High Court Kerala High Court

Thomas Michael vs State Of Kerala on 15 October, 2007

Kerala High Court
Thomas Michael vs State Of Kerala on 15 October, 2007
       

  

  

 
 
  IN THE HIGH COURT OF KERALA AT ERNAKULAM

ST Rev No. 280 of 2004()


1. THOMAS MICHAEL, MANARKATTU HOUSE,
                      ...  Petitioner

                        Vs



1. STATE OF KERALA, REPRESENTED BY ITS
                       ...       Respondent

                For Petitioner  :SMT.S.K.DEVI

                For Respondent  : No Appearance

The Hon'ble the Chief Justice MR.H.L.DATTU
The Hon'ble MR. Justice K.T.SANKARAN

 Dated :15/10/2007

 O R D E R
                          H.L.Dattu,C.J. & K.T.Sankaran,J.
                         ----------------------------------------------
                             S.T.Rev.No.280 of 2004
                         ----------------------------------------------
                      Dated, this the 15th day of October, 2007

                                          ORDER

H.L.Dattu,C.J.

The orders passed by the Kerala Sales Tax Appellate Tribunal,

Additional Bench, Kottayam in T.A.No.275 of 1999 dated 26th June, 2001 is the

subject matter of the revision petition filed by the assessee under Section 41 of

the Kerala General Sales Tax Act (“Act” for short).

(2) The assessment year in question is 1992-93. The assessee is

a second seller of arrack.

(3) The assessing authority has computed the tax liability of the

petitioner by her orders dated 31.3.1998. The said assessment orders are

confirmed by both the first appellate authority as well as the Tribunal.

(4) When the assessing authority has passed the orders of

assessment for the assessment year 1992-93 dated 31.3.1998, she did not have

the advantage of the orders passed by a Division Bench of this Court in the case

of M/s.Aiswarya Traders, Mavelikara v. The Sales Tax Officer, Mavelikara &

others, W.A.No.1374 of 1998 dated 30th June, 2005, nor the Tribunal had the

advantage of the aforesaid order.

(5) In the aforesaid decision, a Bench of this Court at paragraph 9

has observed as under:

“We find it difficult to accept the interpretation given by the learned

single Judge. The apex court in Polestar Electronic (P) Ltd. v.

================

** Problem requirements **
Write the next part of the Kerala High Court sales tax order, picking up at the point where the text stops. The items that come next are from a separate source.

** Given entries **
================

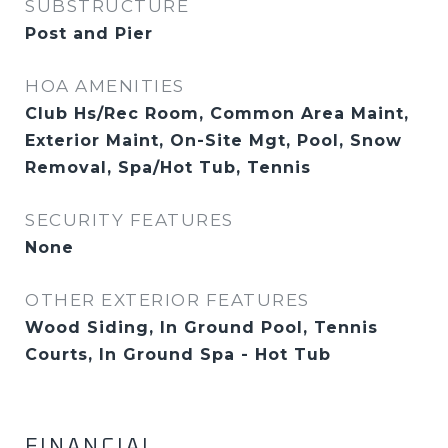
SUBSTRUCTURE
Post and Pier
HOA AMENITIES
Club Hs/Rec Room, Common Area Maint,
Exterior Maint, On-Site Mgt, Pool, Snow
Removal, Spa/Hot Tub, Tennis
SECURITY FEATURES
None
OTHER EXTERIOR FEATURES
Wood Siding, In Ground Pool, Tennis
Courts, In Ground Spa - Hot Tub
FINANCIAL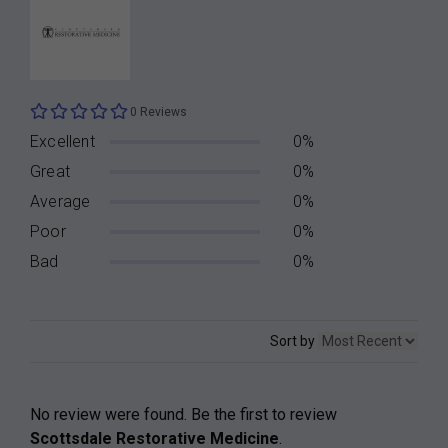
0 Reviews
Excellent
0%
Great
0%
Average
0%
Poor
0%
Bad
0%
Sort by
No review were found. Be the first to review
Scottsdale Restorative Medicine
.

================

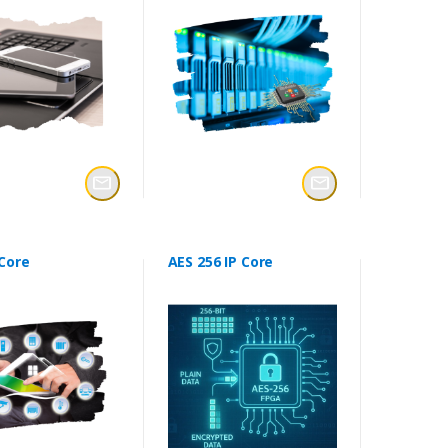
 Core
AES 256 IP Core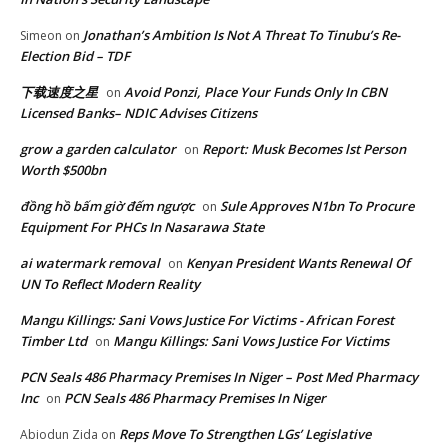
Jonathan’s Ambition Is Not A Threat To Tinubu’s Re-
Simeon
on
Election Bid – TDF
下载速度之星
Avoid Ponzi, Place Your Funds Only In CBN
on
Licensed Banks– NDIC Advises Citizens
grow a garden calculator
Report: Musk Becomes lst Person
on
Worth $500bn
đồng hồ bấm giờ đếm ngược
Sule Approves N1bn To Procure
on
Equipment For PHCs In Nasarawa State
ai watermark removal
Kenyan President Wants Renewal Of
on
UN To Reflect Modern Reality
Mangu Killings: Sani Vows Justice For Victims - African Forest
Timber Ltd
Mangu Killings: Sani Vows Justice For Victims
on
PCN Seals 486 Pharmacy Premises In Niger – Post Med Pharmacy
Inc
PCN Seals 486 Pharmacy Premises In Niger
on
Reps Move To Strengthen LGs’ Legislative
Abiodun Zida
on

================

** Response **
Addl.Commr., 1978 (41) STC 409 held that a statutory enactment

must ordinarily be construed according to the plain natural meaning

of its language and no words should be added, altered or modified

unless it is plainly necessary to do so in order to prevent a

S.T.Rev.No.280 of 2004. 2

provision from being unintelligible, absurd, unreasonable,

unworkable or totally irreconcilable with the rest of the statute. This

rule of literal construction is firmly established and it has received

judicial recognition in numerous cases. A Full Bench of this Court

in Kurian Abraham (P) Ltd. v. Asst. Commissioner, 2004 (1) KLT

498 (FB) held that the provisions of a taxing statute have to be

construed strictly. A person cannot be taxed unless the provisions

clearly provides for it. The words of the statute or the relevant entry

have to be given their true and natural meaning. The authority

cannot add to the words. It cannot impose a levy by reading an

implication into the plain words of the provision. There is no room

for intendment. The words of the statute cannot be strained. Strict

letter of law has to be seen. While interpreting sub-section (14) of

section 7 we cannot strain the language or read the words “tax

paid” as “tax payable”. What is intended by the Legislature is all

that the Government shall receive 20% of the rental amount in total

as tax on sale of arrack. That is the reason why the tax paid on the

purchase of arrack at the first sale point is ordered to be deducted

so that the total tax received would become 20% of the rental

amount. When we interpret the above quoted provision it is evident

that the rate of tax applicable to an unregistered dealer is 62.5%.

Assessee’s case is that he had paid tax at that rate. If that be so, in

our view, the claim raised by the assessee is justifiable”.

(6) In view of the orders passed by the Division Bench in the

aforesaid decision, we cannot sustain the orders passed by the assessing

authority, first appellate authority as well as the Tribunal. Therefore, we make the

following:

Order

(i) The orders passed by the assessing authority dated 31.3.1998, the

first appellate authority dated 7.6.1999 and the Tribunal dated 26.6.2001 are set

aside.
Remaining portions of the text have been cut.